Jada, Olivia, and Corelli all looked dubious. But Drake noticed the Greeks watching him and thought he saw interest and encouragement in their gazes. They were locals, and they looked as though they thought he might not be entirely crazy, after all.
“The camera,” Drake said, looking at Olivia. “I asked you before, is it waterproof?”
Olivia nodded. “Supposedly.”
“And there’s a waterproof pouch in my pack,” Henriksen said, gesturing to the backpack Corelli carried. With his wound, Henriksen apparently had given up the burden. “We can double up protection.”
“And if the camera’s ruined?” Olivia complained. “What then?”
“Then we come back,” Henriksen said sharply. “Or I do, with or without you.”
“We could try through those stone doors,” Corelli argued. “There’s gotta be a way to trigger them open.”

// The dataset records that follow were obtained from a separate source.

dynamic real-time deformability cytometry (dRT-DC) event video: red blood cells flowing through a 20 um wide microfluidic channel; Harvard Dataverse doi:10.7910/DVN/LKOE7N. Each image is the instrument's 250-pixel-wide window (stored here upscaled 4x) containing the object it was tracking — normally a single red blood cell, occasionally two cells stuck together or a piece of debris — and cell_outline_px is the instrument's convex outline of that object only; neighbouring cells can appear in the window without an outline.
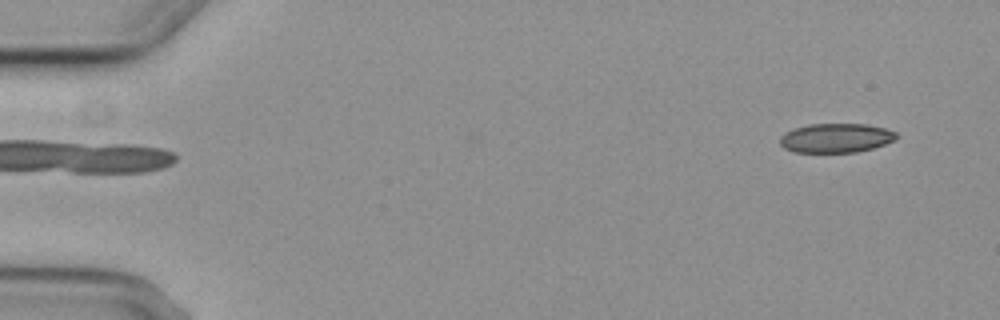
{"species": "common noctule bat (a hibernating species)", "species_latin": "Nyctalus noctula", "temperature_condition": "cold", "stored_images_in_passage": 2, "camera_frame_rate_fps": 3000, "um_per_image_px": 0.085, "animal": {"sex": "female", "body_mass_g": 29.2, "forearm_length_mm": 56.3}, "frame": {"image": 1, "passage_image": 2, "time_ms": 1.333, "image_size_px": [1000, 320], "cell_outline_px": [[900, 136], [896, 140], [872, 148], [856, 152], [796, 152], [784, 148], [780, 144], [780, 136], [784, 132], [808, 124], [864, 124], [884, 128], [896, 132]], "centroid_in_image_um": [71.06, 11.73], "position_along_channel_um": 13.9, "area_um2": 19.83}}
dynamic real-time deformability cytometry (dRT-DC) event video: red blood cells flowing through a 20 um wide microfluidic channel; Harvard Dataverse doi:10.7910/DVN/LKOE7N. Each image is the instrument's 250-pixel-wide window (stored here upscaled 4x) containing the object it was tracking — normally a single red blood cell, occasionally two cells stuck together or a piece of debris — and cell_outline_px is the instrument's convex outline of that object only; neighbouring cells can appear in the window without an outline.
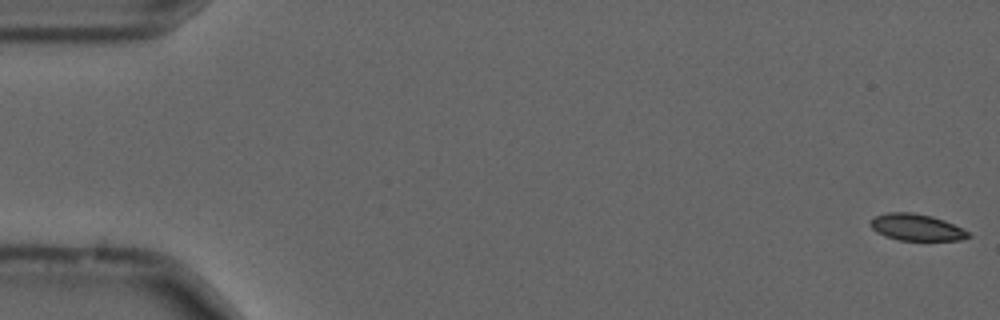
{"species": "common noctule bat (a hibernating species)", "species_latin": "Nyctalus noctula", "temperature_condition": "cold", "stored_images_in_passage": 56, "camera_frame_rate_fps": 3000, "um_per_image_px": 0.085, "animal": {"sex": "male", "forearm_length_mm": 52.5}, "frame": {"image": 1, "passage_image": 1, "time_ms": 0.0, "image_size_px": [1000, 320], "cell_outline_px": [[972, 236], [960, 240], [900, 240], [884, 236], [876, 232], [868, 224], [876, 216], [888, 212], [912, 212], [932, 216], [944, 220], [968, 232]], "centroid_in_image_um": [77.87, 19.32], "position_along_channel_um": 7.1, "area_um2": 15.09}}
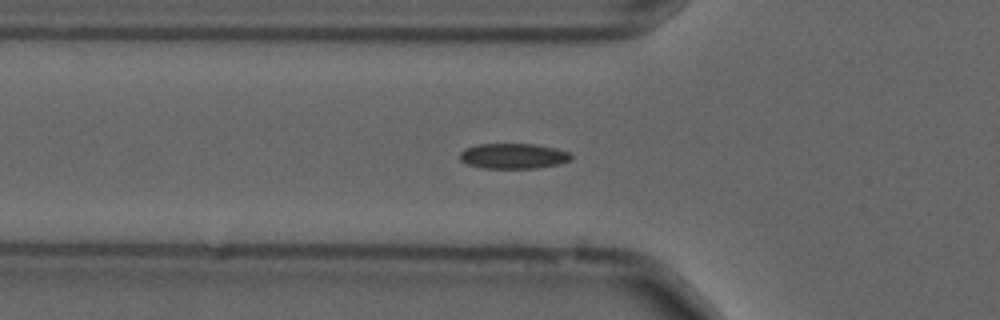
{"frame": {"image": 2, "passage_image": 19, "time_ms": 6.0, "image_size_px": [1000, 320], "cell_outline_px": [[572, 160], [560, 164], [536, 168], [480, 168], [468, 164], [460, 160], [460, 152], [464, 148], [476, 144], [536, 144], [556, 148], [568, 152], [572, 156]], "centroid_in_image_um": [43.63, 13.26], "position_along_channel_um": 82.2, "area_um2": 16.59}}
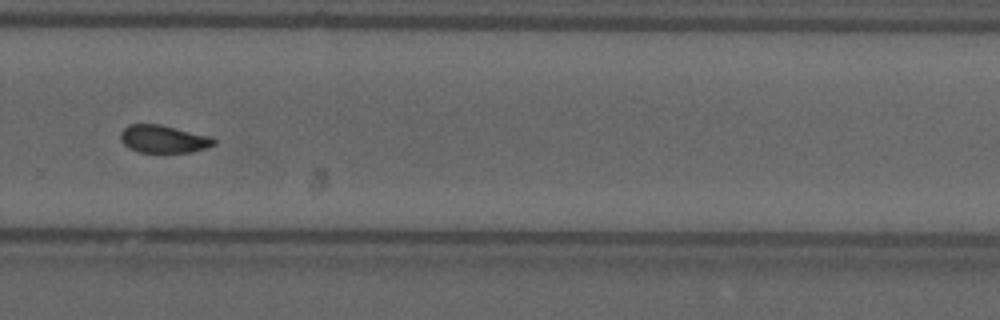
{"frame": {"image": 3, "passage_image": 38, "time_ms": 12.333, "image_size_px": [1000, 320], "cell_outline_px": [[216, 144], [192, 152], [140, 152], [128, 148], [120, 140], [120, 132], [128, 124], [160, 124], [212, 136], [216, 140]], "centroid_in_image_um": [13.89, 11.81], "position_along_channel_um": 315.9, "area_um2": 15.2}, "authors_computed_cell_mechanics": {"area_um2": 15.8083, "velocity_mm_per_s": 3.6899, "shape_relaxation_time_tau1_ms": null, "shape_relaxation_time_tau2_ms": 1.9278, "deformation_change_tau1": null, "deformation_change_tau2": 0.0621}}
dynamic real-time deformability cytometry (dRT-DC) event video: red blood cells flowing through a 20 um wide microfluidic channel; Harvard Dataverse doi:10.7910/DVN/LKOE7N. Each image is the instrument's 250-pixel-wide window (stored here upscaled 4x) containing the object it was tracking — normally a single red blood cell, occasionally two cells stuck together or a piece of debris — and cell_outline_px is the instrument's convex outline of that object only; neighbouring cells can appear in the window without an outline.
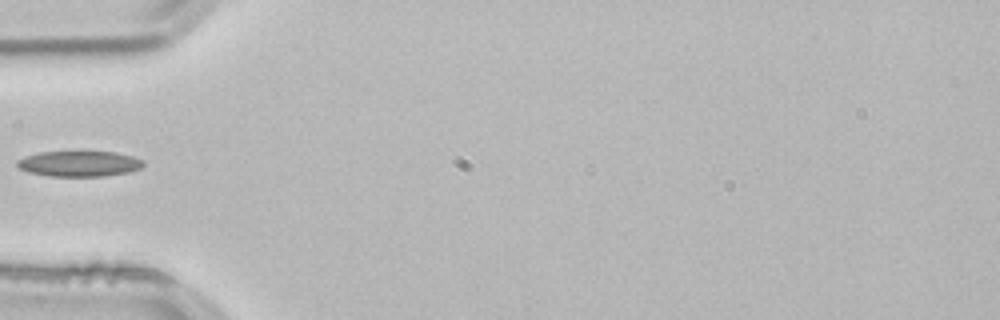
{"species": "common noctule bat (a hibernating species)", "species_latin": "Nyctalus noctula", "temperature_condition": "room temperature", "stored_images_in_passage": 7, "camera_frame_rate_fps": 3000, "um_per_image_px": 0.085, "animal": {"sex": "male", "body_mass_g": 21.5, "forearm_length_mm": 52.0}, "frame": {"image": 1, "passage_image": 1, "time_ms": 0.0, "image_size_px": [1000, 320], "cell_outline_px": [[144, 164], [140, 168], [128, 172], [104, 176], [48, 176], [28, 172], [20, 168], [16, 164], [16, 160], [24, 156], [40, 152], [80, 148], [84, 148], [116, 152], [132, 156], [144, 160]], "centroid_in_image_um": [6.72, 13.85], "position_along_channel_um": 78.3, "area_um2": 19.94}}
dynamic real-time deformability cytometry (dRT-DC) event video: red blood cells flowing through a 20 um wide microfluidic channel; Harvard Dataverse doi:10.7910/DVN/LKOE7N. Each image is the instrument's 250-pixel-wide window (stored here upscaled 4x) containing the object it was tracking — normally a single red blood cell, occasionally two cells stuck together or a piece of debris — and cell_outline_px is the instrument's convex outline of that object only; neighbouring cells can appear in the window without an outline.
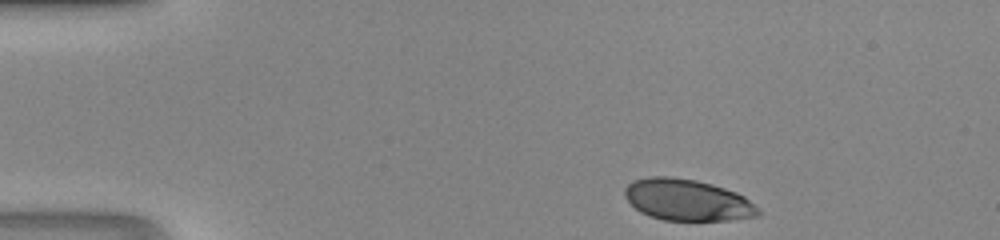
{"species": "human", "species_latin": "Homo sapiens", "temperature_condition": "room temperature", "stored_images_in_passage": 40, "camera_frame_rate_fps": 3000, "um_per_image_px": 0.085, "donor": {"sex": "male"}, "frame": {"image": 1, "passage_image": 1, "time_ms": 0.0, "image_size_px": [1000, 240], "cell_outline_px": [[760, 216], [728, 220], [664, 220], [648, 216], [640, 212], [624, 196], [624, 188], [632, 180], [652, 176], [668, 176], [696, 180], [712, 184], [736, 192], [744, 196], [760, 212]], "centroid_in_image_um": [58.38, 16.99], "position_along_channel_um": 26.6, "area_um2": 32.14}}
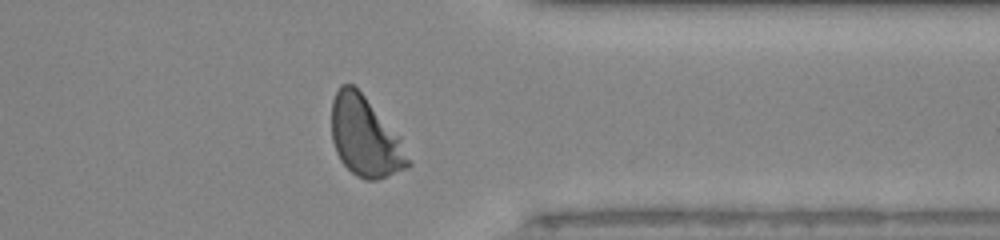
{"frame": {"image": 2, "passage_image": 31, "time_ms": 10.0, "image_size_px": [1000, 240], "cell_outline_px": [[412, 164], [408, 168], [376, 180], [364, 180], [356, 176], [340, 160], [336, 152], [332, 140], [332, 100], [340, 84], [352, 84], [364, 96], [400, 136]], "centroid_in_image_um": [31.05, 11.65], "position_along_channel_um": 380.4, "area_um2": 35.49}}
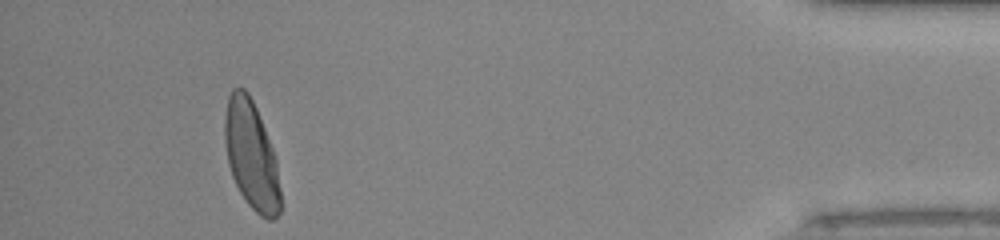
{"frame": {"image": 3, "passage_image": 37, "time_ms": 12.0, "image_size_px": [1000, 240], "cell_outline_px": [[280, 212], [272, 220], [268, 220], [260, 216], [248, 204], [240, 192], [232, 176], [228, 164], [224, 140], [224, 120], [228, 96], [232, 88], [244, 88], [248, 92], [256, 108], [272, 148], [276, 160], [280, 188]], "centroid_in_image_um": [21.34, 13.19], "position_along_channel_um": 413.9, "area_um2": 34.97}}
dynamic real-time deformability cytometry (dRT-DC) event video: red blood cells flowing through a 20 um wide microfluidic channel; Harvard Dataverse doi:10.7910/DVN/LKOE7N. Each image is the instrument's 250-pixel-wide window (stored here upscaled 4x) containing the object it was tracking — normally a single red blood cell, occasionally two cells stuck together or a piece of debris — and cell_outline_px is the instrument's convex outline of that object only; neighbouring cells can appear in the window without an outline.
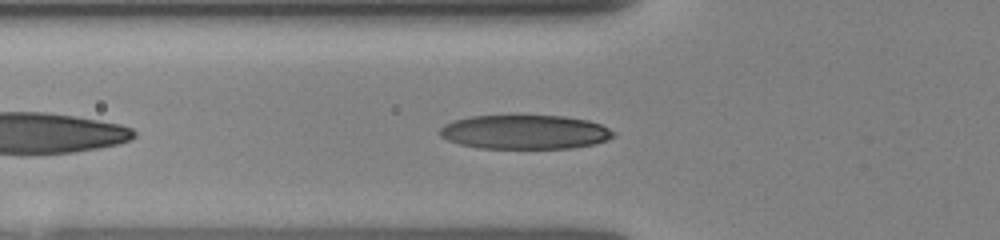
{"species": "human", "species_latin": "Homo sapiens", "temperature_condition": "room temperature", "stored_images_in_passage": 40, "camera_frame_rate_fps": 3000, "um_per_image_px": 0.085, "donor": {"sex": "female"}, "frame": {"image": 1, "passage_image": 12, "time_ms": 4.667, "image_size_px": [1000, 240], "cell_outline_px": [[616, 136], [608, 140], [592, 144], [572, 148], [480, 148], [460, 144], [448, 140], [440, 136], [440, 128], [444, 124], [456, 120], [472, 116], [564, 116], [588, 120], [600, 124], [616, 132]], "centroid_in_image_um": [44.65, 11.22], "position_along_channel_um": 81.2, "area_um2": 34.45}}
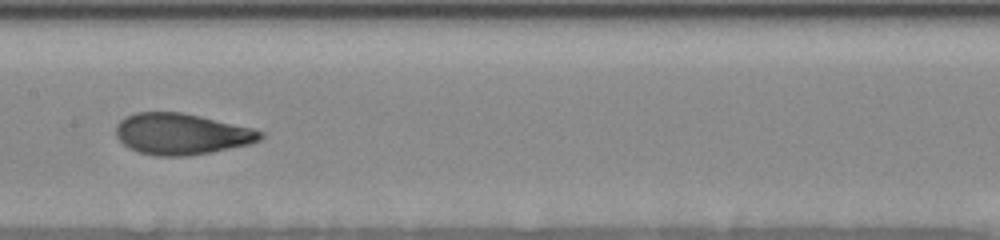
{"frame": {"image": 2, "passage_image": 20, "time_ms": 7.333, "image_size_px": [1000, 240], "cell_outline_px": [[264, 136], [260, 140], [252, 144], [212, 152], [188, 156], [156, 156], [136, 152], [128, 148], [116, 136], [116, 124], [124, 116], [136, 112], [180, 112], [200, 116], [252, 128], [264, 132]], "centroid_in_image_um": [15.42, 11.4], "position_along_channel_um": 192.0, "area_um2": 34.97}}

“If there were any easy way, we’d have found it in the Temple of Sobek,” Henriksen argued. He looked at Drake and nodded. “We go.”
Drake shook his head. “No. I go.” He made his way to the edge and sat down, taking off his boots and then stripping his khakis off. He balled up the trousers and stowed them in his pack, hesitated, and then decided to put the boots back on. The climb down would be jagged, and even underwater he’d hesitate to be barefoot. Despite their weight, he decided he was better with the boots than without them, although he knew he looked ridiculous in his boxer briefs and boots.
He swung his legs over the edge of the broken floor, then turned back to Henriksen. “You’re filthy rich, right?”
Henriksen nodded gravely. “Yes. Yes, I am.”